Moreover, a previous incident in Nondwene 1, dating back to 2021, raises concerns.
Ms Tshuma reportedly demanded funds for road construction on a land parcel entangled in ownership disputes, yet investors still need to be funded.
The funds at the centre of these allegations were originally designated for diverse development ventures, spanning plots, hotels, golf courses, farms, garages, banks, markets, and a logistics company.
In the case of Douglasdale 4, the evidence points to unsuspecting investors entering an agreement with Tshuma and Qoki to purchase a piece of land for $700,000.
A thorough investigation later revealed that the actual value of the land, as evidenced by receipts, was only $520,000. This discrepancy highlights an overpayment of an astonishing $180,000 due to alleged coercion.
Taking their deception a step further, the accused parties are said to have manipulated the agreement for sale by falsifying figures to rationalize the higher purchase price.
In an unexpected twist, the legitimate land seller, who did not know about the scam, emerged with compelling evidence that substantiated the actual value of the land and confirmed the alleged deceitful practices perpetrated by Sithule Tshuma and Qoki.
The rightful seller promptly presented genuine receipts and verified payment dates, providing unequivocal evidence that the land’s true market value stood at $520,000, with payments made in varying instalments as opposed to the presented narrative.
Supplementary documents have come to light, exposing discrepancies within the sales agreement and lending credence to the accusations of fraudulent manipulation. When probed about these discrepancies, Ms Tshuma disclosed to investors that she had manipulated the figures in order to evade excessive Zimbabwe Revenue Authority (ZIMRA) taxes.

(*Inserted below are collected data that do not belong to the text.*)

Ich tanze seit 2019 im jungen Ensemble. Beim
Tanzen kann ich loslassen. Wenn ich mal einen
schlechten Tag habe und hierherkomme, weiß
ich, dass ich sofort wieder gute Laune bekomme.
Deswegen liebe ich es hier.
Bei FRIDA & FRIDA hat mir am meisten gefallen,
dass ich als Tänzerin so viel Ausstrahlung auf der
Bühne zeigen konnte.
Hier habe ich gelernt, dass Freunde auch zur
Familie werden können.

Nonetheless, her explanation is met with scepticism, as investors had already remitted conveyancing fees based on the altered figures ($700,000). This discrepancy raises suspicions about the underlying motives driving the alleged deception. An emerging pattern of embezzlement and underhanded tactics linked to Sithule Tshuma is beginning to take shape, as she was reportedly overheard saying, “I had to do what I had to do…., and…. I had to pay $4000 in bribe money for every development permit with the Zimbabwe Spatial Land Ministry.” These claims further contribute to the mounting concerns surrounding her actions.
The allegations against the quartet extend beyond fund misappropriation. Allegations suggest that Sithule, alongside her legal representative, Mr Zibusiso Charles Ncube, engaged in schemes to inflate land prices artificially, evade ZMRA tax payments, issue incomplete contracts, reserve prime land for the quartet, and produce fraudulent title deeds. The involvement of Mr Ncube in the sale of gazetted land has intensified concerns, adding layers of complexity to the unfolding scandal.

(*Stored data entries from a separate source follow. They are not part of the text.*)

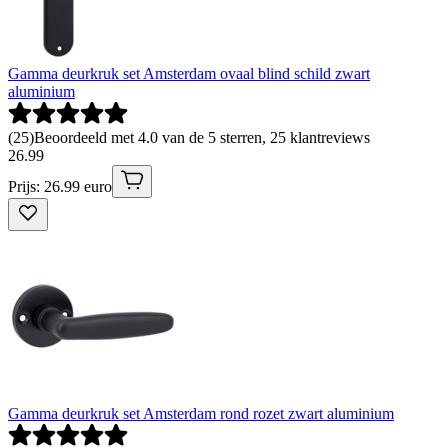
Gamma deurkruk set Amsterdam ovaal blind schild zwart
aluminium
(
25
)
Beoordeeld met 4.0 van de 5 sterren, 25 klantreviews
26
.
99
Prijs: 26.99 euro
Gamma deurkruk set Amsterdam rond rozet zwart aluminium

Investors who once placed their trust and resources in Qoki and Mr Ncube now grapple with the aftermath. Pleas for refunds were reportedly ignored, as the quartet’s leadership allegedly remained unresponsive to concerns. Disgruntled investors initiated legal action, exacerbating the organization’s tarnished reputation.
Amidst the legal battles and shattered dreams, a glimmer of hope emerges.
A coalition of investors, united by their pursuit of justice, has risen to challenge the alleged wrongdoings of Sithule Tshuma and her quartet of associates.
This unified effort seeks to hold those responsible accountable for their actions.
The case underscores the importance of protecting individuals from unscrupulous schemes, particularly when influential figures exploit their positions for personal gain. The fight against fraud and corruption demands the collective effort of society to ensure accountability and safeguard the innocent.
The saga of Qoki serves as a poignant reminder that transparency and ethical conduct remain paramount in philanthropy and business.
As the wheels of justice begin to turn, the future of Qoki, its directors, and the individuals impacted by the alleged fraudulent practices hangs in the balance.
The story of Qoki stands as a cautionary tale, reminding us that deceit and manipulation can only remain concealed for a limited time before accountability prevails.